文章目录
- 前言
- 语言处理与Python
- 一、语言计算:文本和单词
- 1、NLTK入门
- (1)安装(nltk、nltk.book)
- (2)搜索文本
- (3)词汇计数
- 2、列表与字符串
- (1)列表操作
- (2)索引列表
- (3)变量
- (4)字符串
- 二、计算语言:简单的统计
- 1、频率分布
- 2、细粒度的选择词
- (1)选出长度大于15的单词
- (2)频繁出现的长词
- (3)提取词汇中的次对
- (4)提取文本中的频繁出现的双连词
- 3、计数其他东西
- (1)文本中词长的分布
- (2)[w for w in text if condition ]
- (3)条件循环
- 三、理解自然语言
- 四、作业
原书:
前言
从广义上讲,“自然语言处理”(Natural Language Processing 简称NLP)包含所有用计算机对自然语言进行的操作。

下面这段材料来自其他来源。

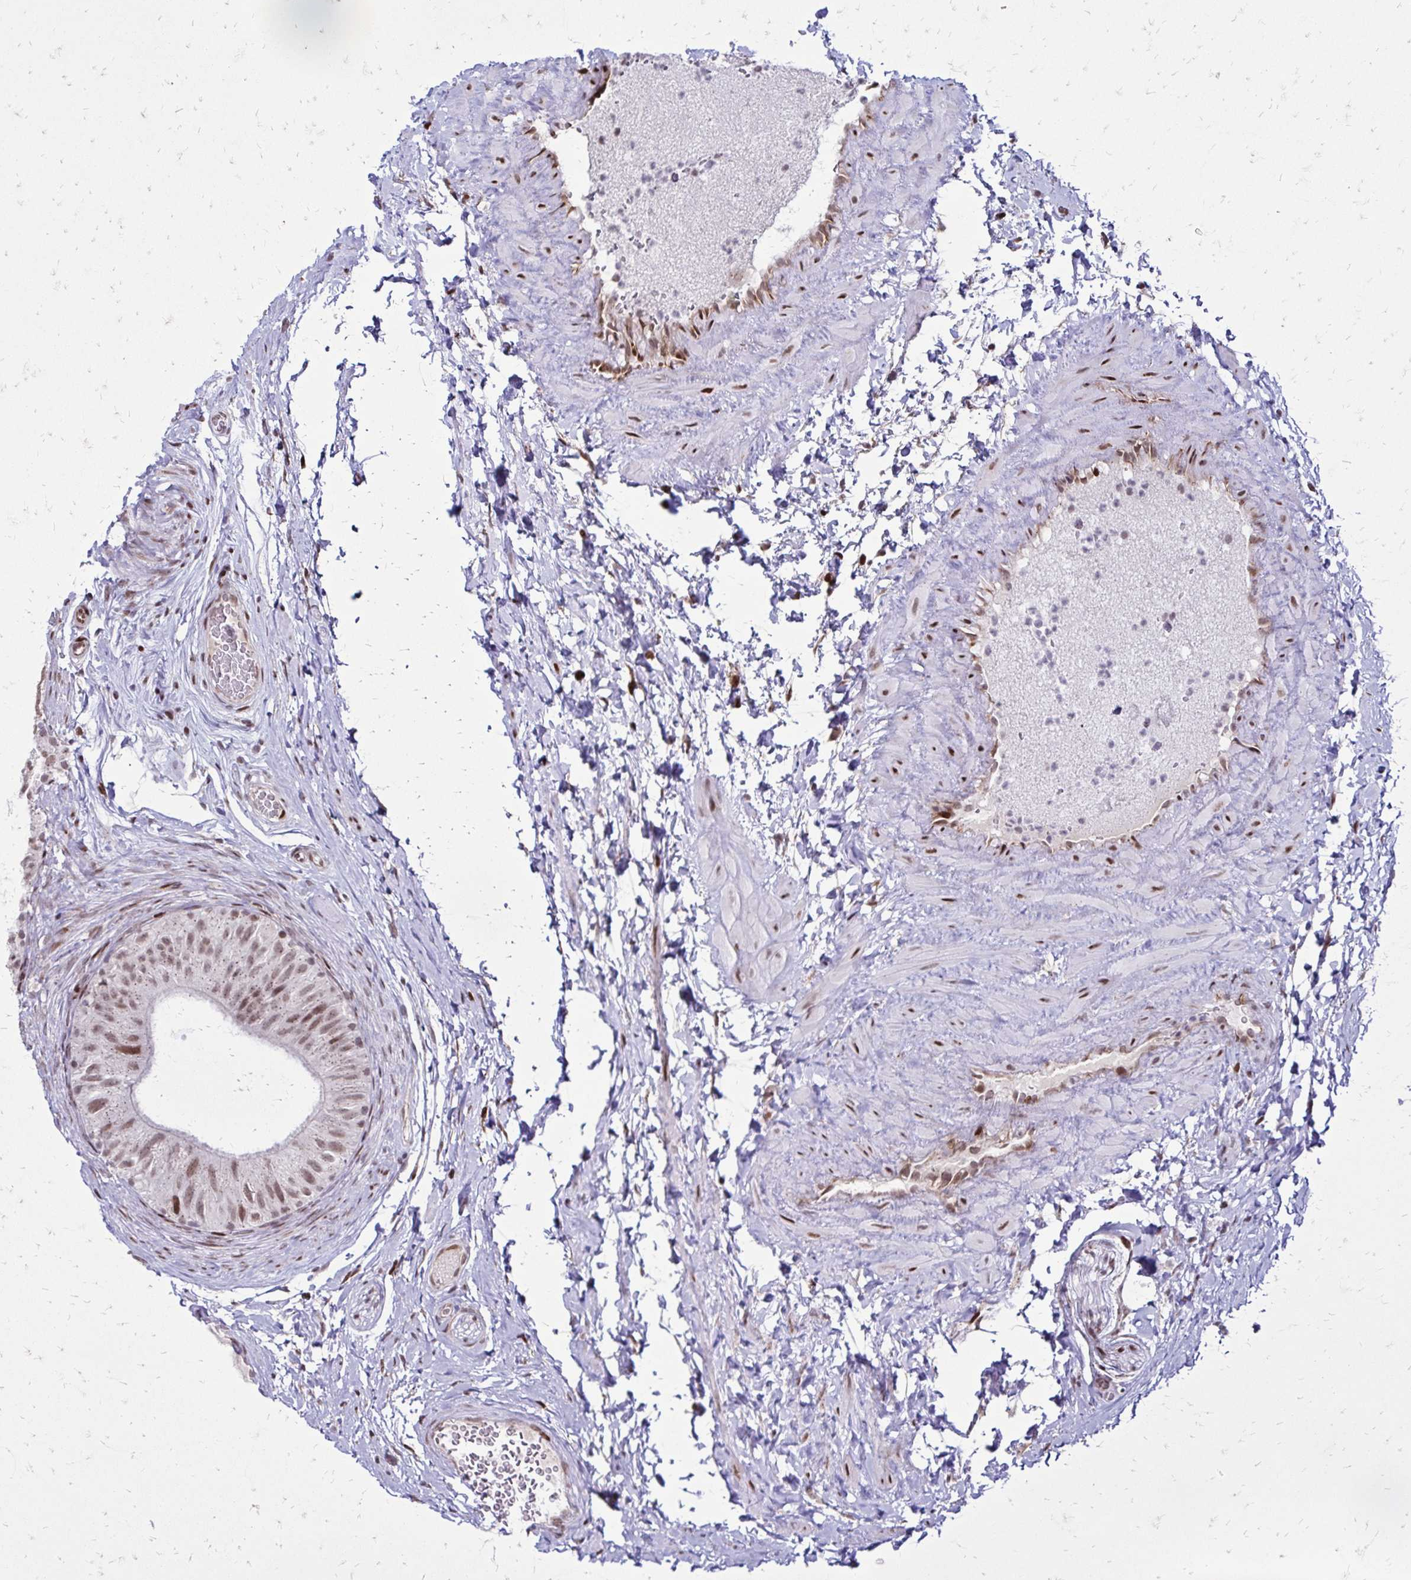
{"staining": {"intensity": "weak", "quantity": ">75%", "location": "cytoplasmic/membranous,nuclear"}, "tissue": "epididymis", "cell_type": "Glandular cells", "image_type": "normal", "snomed": [{"axis": "morphology", "description": "Normal tissue, NOS"}, {"axis": "topography", "description": "Epididymis, spermatic cord, NOS"}, {"axis": "topography", "description": "Epididymis"}], "caption": "Epididymis stained for a protein (brown) exhibits weak cytoplasmic/membranous,nuclear positive staining in approximately >75% of glandular cells.", "gene": "TOB1", "patient": {"sex": "male", "age": 31}}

NLTK 定义了一个使用Python 进行NLP 编程的基础工具。它提供重新表示自然语言处理相关数据的基本类,词性标注、文法分析、文本分类等任务的标准接口以及这些任务的标准实现,可以组合起来解决复杂的问题。
语言处理任务与相应NLTK 模块以及功能描述
语言处理任务 | 语言处理任务 | 功能 |
访问语料库 | corpus | 语料库与词典的标准化接口 |
字符串处理 | tokenize, stem | 分词,分句,提取主干 |
搭配的发现 | collocations | t-检验,卡方,点互信息PMI |
词性标注 | tag | n-gram, backoff, Brill, HMM, TnT |
机器学习 | classify, cluster, tbl | 决策树,最大熵,贝叶斯,EM,k-means |
分块 | chunk | 正则表达式,n-gram,命名实体 |
解析 | parse, ccg | 图表,基于特征,一致性,概率,依赖 |
语义解释 | sem, inference | λ演算,一阶逻辑,模型检验 |
指标评测 | metrics | 精度,召回率,协议系数 |
概率和估计 | probability | 频率分布,平滑概率分布 |
应用 | app, chat | 图形化的语料库检索工具,分析器WordNet 查看器,聊天机器人 |
语言学领域的工作 | toolbox | 处理SIL 工具箱格式的数据 |
语言处理与Python
一、语言计算:文本和单词
1、NLTK入门
(1)安装(nltk、nltk.book)
安装 nltk.book
import nltk
nltk.download()
使用 nltk.download()
浏览可用的软件包.下载器上Collections 选项卡显示软件包如何被打包分组,选择book 标记所在行,可以获取本书的例子和练习所需的全部数据。
from nltk.book import *
print("text1 : ", text1)
print("text2 : ", text2)
输出结果
*** Introductory Examples for the NLTK Book ***
Loading text1, ..., text9 and sent1, ..., sent9
Type the name of the text or sentence to view it.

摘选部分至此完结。